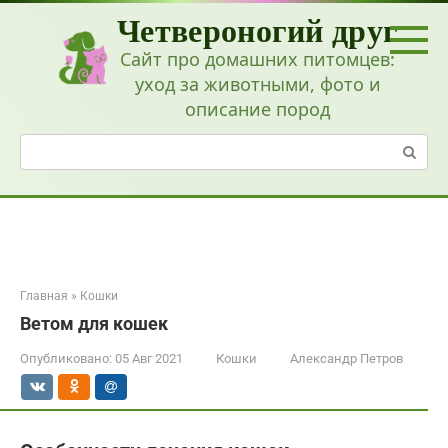
Перейти
Четвероногий друг
к
контенту
Сайт про домашних питомцев:
уход за животными, фото и
описание пород
Поиск:
Главная
»
Кошки
Ветом для кошек
Опубликовано:
05 Авг 2021
Кошки
Александр Петров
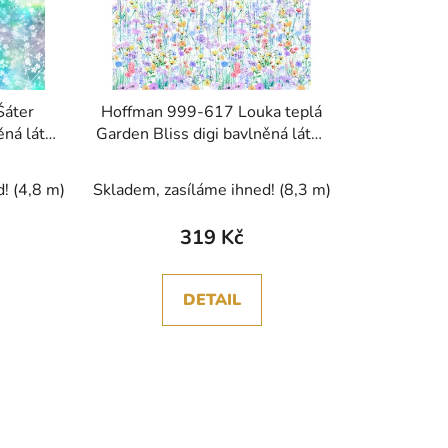
Šáter
Hoffman 999-617 Louka teplá
ěná látka
Garden Bliss digi bavlněná látka
patchwork
d!
(4,8 m)
Skladem, zasíláme ihned!
(8,3 m)
319 Kč
DETAIL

-.-.-

Directions for this task: Give the records back exactly, with no pictures.

Solution to this exercise:
Перейти
Четвероногий друг
к
контенту
Сайт про домашних питомцев:
уход за животными, фото и
описание пород
Поиск:
Главная
»
Кошки
Ветом для кошек
Опубликовано:
05 Авг 2021
Кошки
Александр Петров
Šáter
Hoffman 999-617 Louka teplá
ěná látka
Garden Bliss digi bavlněná látka
patchwork
d!
(4,8 m)
Skladem, zasíláme ihned!
(8,3 m)
319 Kč
DETAIL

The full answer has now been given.